To that my inner yogini can finally say; I surrender Mother. You don't always make sense, but you are awesome and I can say I live without regrets.

Here is an old post on my first shamanic write up and I want to send thanks and appreciation to Rak Razam who I met in New York and who guided me back to the green womb of "awe".

Below is an extract from philosopher and researcher Terence McKenna (Food of the Gods: The Search for the Original Tree of Knowledge A Radical History of Plants, Drugs, and Human Evolution
The experience induced by ayahuasca includes extremely rich tapestries of visual hallucination that are particularly susceptible to being "driven" and directed by sound, especially vocally produced sound. Consequently, one of the legacies of the ayahuasca-using cultures is a large repository of icaros, or magical songs. The effectiveness, sophistication, and dedication of an ayahuasquero is predicated upon how many magical songs he or she has effectively memorized. In the actual curing sessions, both patient and healer ingest ayahuasca and the singing of the magical songs is a shared experience that is largely visual. 

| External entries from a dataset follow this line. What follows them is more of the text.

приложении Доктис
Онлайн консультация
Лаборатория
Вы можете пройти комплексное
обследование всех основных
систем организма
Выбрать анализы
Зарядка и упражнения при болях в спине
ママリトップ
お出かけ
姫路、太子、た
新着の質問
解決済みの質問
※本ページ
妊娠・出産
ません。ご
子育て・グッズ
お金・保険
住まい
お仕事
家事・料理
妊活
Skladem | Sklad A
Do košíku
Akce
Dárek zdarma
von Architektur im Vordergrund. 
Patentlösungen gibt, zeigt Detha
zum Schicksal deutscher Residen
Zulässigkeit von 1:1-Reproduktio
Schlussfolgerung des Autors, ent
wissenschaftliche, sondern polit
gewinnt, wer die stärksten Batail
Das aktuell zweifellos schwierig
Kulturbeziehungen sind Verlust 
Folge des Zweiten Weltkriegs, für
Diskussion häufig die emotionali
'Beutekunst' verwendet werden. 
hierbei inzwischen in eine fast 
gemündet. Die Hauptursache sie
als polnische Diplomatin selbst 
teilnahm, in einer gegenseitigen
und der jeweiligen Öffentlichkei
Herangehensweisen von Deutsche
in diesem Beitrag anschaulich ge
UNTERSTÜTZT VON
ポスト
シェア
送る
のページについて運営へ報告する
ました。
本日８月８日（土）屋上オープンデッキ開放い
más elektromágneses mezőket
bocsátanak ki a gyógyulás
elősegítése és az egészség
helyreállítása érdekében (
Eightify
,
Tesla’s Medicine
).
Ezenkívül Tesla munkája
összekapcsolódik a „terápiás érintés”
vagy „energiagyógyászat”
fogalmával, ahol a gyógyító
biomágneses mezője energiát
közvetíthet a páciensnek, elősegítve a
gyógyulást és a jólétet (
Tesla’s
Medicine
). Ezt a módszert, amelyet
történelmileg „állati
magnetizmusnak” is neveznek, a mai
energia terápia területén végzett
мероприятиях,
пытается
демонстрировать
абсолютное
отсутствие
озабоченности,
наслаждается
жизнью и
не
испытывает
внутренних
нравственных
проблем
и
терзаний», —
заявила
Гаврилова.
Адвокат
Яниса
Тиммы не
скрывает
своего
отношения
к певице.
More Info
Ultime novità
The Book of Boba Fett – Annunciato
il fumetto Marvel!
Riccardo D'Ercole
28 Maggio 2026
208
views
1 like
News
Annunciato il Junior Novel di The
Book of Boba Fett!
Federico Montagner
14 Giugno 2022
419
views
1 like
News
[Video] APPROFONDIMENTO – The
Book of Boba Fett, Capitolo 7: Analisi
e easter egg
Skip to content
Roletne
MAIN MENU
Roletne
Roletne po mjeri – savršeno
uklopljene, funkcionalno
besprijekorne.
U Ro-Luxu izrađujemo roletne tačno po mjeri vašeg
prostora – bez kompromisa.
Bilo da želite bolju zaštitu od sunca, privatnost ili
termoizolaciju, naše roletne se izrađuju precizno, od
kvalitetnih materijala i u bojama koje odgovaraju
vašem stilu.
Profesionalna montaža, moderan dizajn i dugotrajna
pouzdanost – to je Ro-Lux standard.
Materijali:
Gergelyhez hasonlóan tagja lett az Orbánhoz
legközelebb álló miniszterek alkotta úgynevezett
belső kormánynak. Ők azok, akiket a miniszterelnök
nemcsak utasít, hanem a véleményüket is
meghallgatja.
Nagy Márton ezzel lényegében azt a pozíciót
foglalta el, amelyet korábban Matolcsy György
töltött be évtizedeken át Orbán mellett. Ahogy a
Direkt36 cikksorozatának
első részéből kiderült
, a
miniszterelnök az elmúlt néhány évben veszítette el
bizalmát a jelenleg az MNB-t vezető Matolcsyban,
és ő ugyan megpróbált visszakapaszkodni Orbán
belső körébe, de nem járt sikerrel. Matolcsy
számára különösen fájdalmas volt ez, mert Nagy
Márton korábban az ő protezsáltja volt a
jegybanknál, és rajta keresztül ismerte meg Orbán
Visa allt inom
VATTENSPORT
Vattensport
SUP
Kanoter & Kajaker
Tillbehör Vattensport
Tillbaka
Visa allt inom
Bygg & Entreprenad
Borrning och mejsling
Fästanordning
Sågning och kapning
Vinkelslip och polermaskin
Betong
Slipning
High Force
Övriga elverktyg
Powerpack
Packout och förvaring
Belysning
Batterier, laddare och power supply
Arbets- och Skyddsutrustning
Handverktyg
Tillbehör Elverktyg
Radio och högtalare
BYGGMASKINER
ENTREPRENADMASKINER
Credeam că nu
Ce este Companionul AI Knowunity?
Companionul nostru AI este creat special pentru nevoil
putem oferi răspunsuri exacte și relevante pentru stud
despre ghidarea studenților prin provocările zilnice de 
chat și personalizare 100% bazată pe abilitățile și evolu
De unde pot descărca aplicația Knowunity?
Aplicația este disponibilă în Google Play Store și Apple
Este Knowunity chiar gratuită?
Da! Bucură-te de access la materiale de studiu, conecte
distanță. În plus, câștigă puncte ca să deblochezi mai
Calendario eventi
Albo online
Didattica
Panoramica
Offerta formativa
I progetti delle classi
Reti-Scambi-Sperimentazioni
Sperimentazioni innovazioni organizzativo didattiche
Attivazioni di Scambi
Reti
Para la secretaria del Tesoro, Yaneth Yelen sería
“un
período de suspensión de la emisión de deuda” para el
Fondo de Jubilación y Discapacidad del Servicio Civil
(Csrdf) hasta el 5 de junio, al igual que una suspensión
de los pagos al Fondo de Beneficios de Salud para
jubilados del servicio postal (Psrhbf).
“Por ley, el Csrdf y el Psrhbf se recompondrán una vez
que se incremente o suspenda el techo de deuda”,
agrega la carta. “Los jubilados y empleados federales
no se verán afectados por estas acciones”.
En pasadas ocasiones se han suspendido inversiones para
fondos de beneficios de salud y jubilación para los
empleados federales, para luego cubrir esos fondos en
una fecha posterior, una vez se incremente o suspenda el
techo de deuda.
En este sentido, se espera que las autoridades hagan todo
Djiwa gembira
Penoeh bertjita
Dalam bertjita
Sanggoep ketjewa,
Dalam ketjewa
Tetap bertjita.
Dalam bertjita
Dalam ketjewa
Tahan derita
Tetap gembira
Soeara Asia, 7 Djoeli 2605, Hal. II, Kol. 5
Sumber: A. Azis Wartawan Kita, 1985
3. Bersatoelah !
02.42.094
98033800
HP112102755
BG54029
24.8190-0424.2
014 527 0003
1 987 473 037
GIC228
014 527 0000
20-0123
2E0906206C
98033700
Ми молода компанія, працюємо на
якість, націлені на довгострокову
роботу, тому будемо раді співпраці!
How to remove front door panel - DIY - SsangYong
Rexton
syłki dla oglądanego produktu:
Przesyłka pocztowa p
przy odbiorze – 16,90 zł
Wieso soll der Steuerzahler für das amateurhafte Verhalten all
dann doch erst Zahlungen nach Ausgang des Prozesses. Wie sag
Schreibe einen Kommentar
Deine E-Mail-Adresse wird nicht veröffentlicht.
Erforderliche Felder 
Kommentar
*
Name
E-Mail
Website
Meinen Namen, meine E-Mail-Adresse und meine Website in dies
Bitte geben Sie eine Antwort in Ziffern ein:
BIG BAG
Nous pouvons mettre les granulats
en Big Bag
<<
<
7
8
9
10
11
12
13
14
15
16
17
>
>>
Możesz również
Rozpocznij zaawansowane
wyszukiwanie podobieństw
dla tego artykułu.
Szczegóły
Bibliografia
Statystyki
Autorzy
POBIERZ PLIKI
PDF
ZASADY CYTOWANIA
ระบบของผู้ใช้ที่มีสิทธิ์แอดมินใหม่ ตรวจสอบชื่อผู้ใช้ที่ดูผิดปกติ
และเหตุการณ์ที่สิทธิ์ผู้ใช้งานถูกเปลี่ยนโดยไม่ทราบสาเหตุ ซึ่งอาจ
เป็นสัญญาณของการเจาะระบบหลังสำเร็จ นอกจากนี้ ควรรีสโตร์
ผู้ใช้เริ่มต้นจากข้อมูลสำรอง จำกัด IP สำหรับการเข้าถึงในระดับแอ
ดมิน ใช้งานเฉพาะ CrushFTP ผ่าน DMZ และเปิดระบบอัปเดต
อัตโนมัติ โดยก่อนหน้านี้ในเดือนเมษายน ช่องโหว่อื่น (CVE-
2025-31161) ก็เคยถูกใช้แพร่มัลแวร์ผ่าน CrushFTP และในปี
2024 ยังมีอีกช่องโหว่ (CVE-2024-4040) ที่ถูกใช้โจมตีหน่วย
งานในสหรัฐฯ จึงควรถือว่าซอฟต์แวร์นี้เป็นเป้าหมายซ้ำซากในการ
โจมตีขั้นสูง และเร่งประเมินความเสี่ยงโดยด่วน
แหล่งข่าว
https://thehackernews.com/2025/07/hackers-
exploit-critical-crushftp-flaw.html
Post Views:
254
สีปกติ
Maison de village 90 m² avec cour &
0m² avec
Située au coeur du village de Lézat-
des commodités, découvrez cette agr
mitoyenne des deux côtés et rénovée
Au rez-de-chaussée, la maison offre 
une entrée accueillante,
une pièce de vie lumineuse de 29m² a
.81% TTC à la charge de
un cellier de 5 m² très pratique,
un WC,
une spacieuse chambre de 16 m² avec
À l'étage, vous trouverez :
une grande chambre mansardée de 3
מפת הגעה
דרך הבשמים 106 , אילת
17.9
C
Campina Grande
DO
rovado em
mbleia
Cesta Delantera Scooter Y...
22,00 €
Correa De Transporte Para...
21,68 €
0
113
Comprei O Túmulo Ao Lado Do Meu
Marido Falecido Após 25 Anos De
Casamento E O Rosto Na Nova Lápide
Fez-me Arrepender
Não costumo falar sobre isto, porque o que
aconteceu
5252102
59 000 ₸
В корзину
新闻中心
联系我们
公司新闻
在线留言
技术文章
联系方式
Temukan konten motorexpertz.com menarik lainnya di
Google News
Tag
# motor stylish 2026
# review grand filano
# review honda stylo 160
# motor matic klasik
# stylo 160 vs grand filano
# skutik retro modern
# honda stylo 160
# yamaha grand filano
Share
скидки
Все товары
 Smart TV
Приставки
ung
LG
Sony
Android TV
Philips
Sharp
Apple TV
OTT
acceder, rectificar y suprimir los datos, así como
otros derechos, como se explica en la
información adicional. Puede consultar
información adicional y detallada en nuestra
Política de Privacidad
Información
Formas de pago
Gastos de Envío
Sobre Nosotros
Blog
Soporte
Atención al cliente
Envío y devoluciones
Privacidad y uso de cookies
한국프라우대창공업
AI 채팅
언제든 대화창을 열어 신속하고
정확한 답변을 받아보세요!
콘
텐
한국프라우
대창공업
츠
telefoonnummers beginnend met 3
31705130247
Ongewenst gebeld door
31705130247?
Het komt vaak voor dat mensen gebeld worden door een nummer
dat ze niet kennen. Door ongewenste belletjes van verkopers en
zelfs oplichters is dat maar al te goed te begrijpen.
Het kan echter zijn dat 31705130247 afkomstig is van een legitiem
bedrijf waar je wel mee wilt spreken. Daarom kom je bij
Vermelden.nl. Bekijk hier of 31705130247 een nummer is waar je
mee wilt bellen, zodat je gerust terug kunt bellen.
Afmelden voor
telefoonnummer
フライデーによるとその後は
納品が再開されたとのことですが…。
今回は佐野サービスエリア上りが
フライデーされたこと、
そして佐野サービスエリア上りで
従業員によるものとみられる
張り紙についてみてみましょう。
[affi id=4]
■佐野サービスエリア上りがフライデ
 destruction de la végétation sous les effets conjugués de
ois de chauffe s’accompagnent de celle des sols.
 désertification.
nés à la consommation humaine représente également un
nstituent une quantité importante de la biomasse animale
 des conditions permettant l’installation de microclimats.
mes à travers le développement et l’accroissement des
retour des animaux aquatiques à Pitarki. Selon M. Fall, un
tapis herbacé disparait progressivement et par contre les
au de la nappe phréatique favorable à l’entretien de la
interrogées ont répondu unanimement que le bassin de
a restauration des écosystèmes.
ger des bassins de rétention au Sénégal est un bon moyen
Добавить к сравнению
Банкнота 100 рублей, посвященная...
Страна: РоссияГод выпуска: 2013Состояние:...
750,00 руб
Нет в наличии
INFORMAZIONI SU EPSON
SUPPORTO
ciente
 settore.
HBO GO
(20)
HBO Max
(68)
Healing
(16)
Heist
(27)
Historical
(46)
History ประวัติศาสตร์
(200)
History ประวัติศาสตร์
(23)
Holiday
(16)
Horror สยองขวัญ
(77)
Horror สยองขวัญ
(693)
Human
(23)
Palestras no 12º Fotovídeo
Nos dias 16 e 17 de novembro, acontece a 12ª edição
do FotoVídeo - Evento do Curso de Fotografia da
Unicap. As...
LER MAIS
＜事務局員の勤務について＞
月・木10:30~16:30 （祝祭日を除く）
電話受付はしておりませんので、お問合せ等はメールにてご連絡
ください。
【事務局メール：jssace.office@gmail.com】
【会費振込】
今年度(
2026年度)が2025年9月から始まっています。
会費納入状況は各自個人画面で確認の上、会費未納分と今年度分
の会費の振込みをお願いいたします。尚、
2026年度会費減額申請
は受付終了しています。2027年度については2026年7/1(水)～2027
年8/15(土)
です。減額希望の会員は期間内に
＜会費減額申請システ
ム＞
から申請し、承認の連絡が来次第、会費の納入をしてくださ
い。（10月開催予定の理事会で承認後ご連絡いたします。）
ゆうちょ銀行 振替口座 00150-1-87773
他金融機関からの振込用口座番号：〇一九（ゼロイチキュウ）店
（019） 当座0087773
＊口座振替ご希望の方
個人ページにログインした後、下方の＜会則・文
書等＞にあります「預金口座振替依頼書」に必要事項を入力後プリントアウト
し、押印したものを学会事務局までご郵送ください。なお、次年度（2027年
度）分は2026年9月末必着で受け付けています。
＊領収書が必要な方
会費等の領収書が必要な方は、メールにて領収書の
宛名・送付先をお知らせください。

The impact of long-term use of hallucinogenic indoles on mental and physical health is not yet well understood. My own experiences among the mestizo populations of Amazonas convince me that the long-term effect of ayahuasca use is an extraordinary state of health and integration. Ayahuasqueros use sound and suggestion to direct healing energy into parts of the body and unexamined aspects of an individual's personal history where psychic tension has come to rest. Often these methods exhibit startling parallels to the techniques of modem psychotherapy; at other times they seem to represent an understanding of possibilities and energies still unrecognized by Western theories of healing. Most interesting from the point of view of the arguments made in this book are the persistent rumors of states of group-mind or telepathy that occur among the less acculturated tribal peoples. 
Our history of skepticism and empiricism would have us dismiss such claims as impossible, but we should think twice before doing so. The chief lesson to be learned from the psychedelic experience is the degree to which unexamined cultural values and limitations of language have made us the unwitting prisoners of our own assumptions. For it cannot be without reason that wherever in the world hallucinogenic indoles have been utilized, their use has been equated with magical self-healing and regeneration. The low incidence of serious mental illness among such populations is well documented.